(Source data)

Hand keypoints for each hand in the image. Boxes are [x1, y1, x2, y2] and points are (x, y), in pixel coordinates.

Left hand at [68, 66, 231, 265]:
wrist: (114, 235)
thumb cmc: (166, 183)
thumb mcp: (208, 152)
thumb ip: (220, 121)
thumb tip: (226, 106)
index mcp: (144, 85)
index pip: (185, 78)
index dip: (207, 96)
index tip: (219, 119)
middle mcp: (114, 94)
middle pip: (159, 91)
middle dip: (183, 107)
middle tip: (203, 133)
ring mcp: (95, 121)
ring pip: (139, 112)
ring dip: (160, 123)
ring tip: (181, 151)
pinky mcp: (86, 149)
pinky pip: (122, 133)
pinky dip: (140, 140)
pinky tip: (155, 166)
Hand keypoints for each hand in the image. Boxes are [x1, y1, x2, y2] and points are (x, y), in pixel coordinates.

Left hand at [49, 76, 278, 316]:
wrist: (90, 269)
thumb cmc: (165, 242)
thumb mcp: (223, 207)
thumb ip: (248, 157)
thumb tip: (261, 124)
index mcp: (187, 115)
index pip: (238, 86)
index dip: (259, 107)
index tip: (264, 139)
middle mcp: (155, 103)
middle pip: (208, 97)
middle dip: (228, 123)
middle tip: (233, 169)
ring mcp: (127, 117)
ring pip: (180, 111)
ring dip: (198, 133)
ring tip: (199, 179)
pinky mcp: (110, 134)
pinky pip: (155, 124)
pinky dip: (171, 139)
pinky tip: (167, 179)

(End Source data)

Problem to work on -
Among the records, find every line holding the word "pinky" and copy it.

Completed exercise -
pinky mcp: (86, 149)
pinky pip: (122, 133)
pinky dip: (140, 140)
pinky tip: (155, 166)
pinky mcp: (110, 134)
pinky pip: (155, 124)
pinky dip: (171, 139)
pinky tip: (167, 179)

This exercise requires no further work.